**Records for processing**
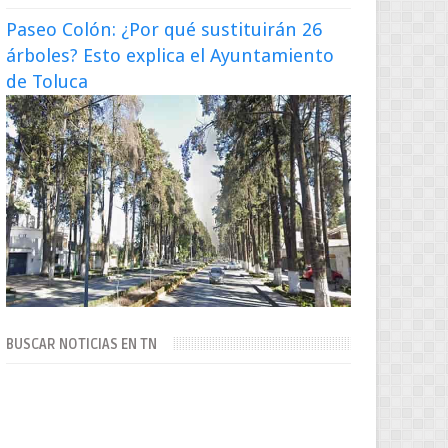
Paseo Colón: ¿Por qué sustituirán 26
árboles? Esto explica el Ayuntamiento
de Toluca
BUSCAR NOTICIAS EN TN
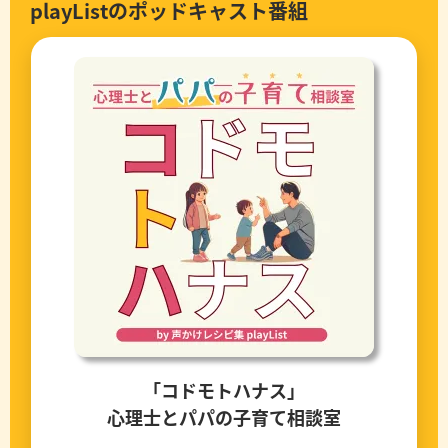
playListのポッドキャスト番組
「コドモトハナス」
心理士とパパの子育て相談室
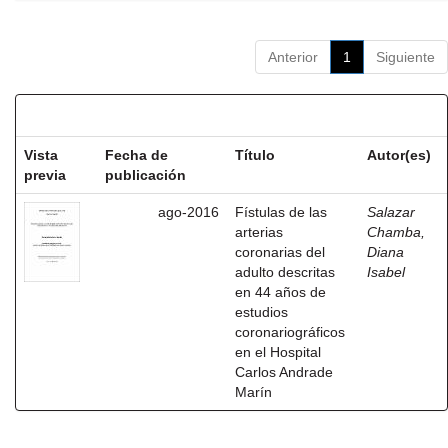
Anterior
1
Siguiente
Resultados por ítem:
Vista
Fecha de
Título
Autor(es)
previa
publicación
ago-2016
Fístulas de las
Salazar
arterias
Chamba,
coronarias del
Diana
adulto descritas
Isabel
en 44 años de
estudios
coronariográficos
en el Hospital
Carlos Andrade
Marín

---

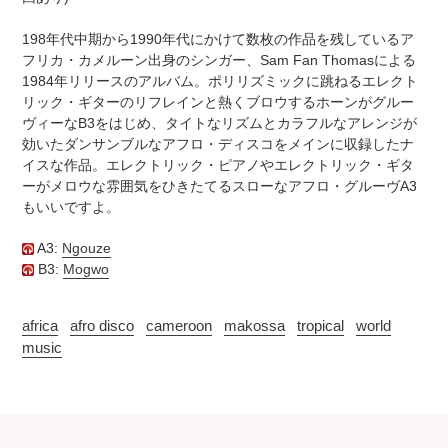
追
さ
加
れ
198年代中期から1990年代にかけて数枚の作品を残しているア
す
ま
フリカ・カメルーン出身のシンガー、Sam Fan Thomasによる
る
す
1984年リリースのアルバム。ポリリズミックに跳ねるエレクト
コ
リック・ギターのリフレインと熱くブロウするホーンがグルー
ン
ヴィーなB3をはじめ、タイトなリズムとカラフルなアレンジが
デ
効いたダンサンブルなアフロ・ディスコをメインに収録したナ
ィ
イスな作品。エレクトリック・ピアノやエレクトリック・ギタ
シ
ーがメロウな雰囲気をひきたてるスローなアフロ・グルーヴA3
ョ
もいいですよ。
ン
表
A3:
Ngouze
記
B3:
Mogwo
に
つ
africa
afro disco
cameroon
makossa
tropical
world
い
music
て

**What needs to be done**
Can you write out the records line for line, from the line with "Paseo Colón: ¿Por qué sustituirán 26" through the line with "心理士とパパの子育て相談室", both included, and leave the pictures out?

**Exercise answer**
Paseo Colón: ¿Por qué sustituirán 26
árboles? Esto explica el Ayuntamiento
de Toluca
BUSCAR NOTICIAS EN TN
playListのポッドキャスト番組
「コドモトハナス」
心理士とパパの子育て相談室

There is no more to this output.